RECORDS SHOWN:
● ● ● ●
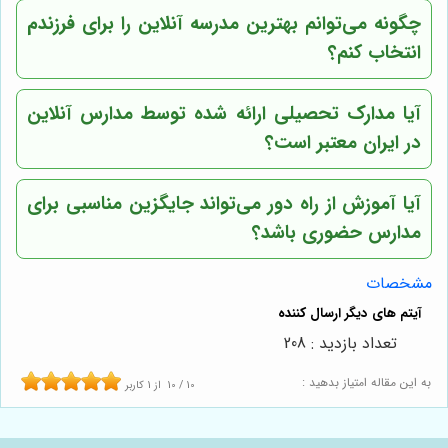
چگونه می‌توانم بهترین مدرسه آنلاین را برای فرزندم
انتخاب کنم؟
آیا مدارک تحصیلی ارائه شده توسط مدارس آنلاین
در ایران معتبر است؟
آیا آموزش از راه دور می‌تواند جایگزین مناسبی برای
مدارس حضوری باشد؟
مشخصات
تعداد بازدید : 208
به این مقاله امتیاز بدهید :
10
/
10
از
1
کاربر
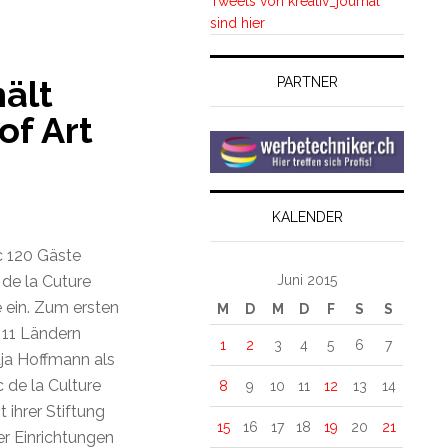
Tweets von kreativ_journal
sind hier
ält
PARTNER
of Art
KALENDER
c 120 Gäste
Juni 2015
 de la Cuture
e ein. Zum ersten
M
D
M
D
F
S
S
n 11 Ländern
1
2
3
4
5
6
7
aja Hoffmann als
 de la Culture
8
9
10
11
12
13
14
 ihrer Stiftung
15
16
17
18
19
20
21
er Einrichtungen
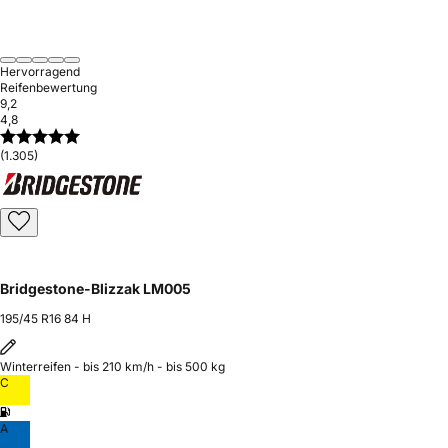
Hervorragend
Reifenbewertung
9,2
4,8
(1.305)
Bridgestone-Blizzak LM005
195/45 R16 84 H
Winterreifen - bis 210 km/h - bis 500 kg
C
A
● ● ● ●
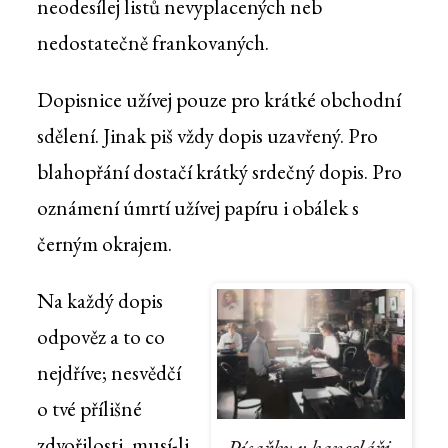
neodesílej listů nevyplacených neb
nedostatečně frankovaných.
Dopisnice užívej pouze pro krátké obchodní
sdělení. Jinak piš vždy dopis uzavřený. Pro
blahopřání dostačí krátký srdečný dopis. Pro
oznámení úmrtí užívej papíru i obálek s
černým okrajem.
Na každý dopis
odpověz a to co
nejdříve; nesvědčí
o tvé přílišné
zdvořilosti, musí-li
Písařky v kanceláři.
● ● ● ●
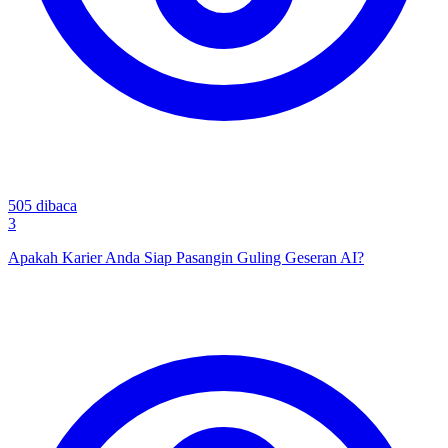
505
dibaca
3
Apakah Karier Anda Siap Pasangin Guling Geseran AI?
● ● ● ●
WHAT IS REQUIRED:
Copy each line of the listing above that contains the word "برای".

EXERCISE SOLUTION:
چگونه می‌توانم بهترین مدرسه آنلاین را برای فرزندم
آیا آموزش از راه دور می‌تواند جایگزین مناسبی برای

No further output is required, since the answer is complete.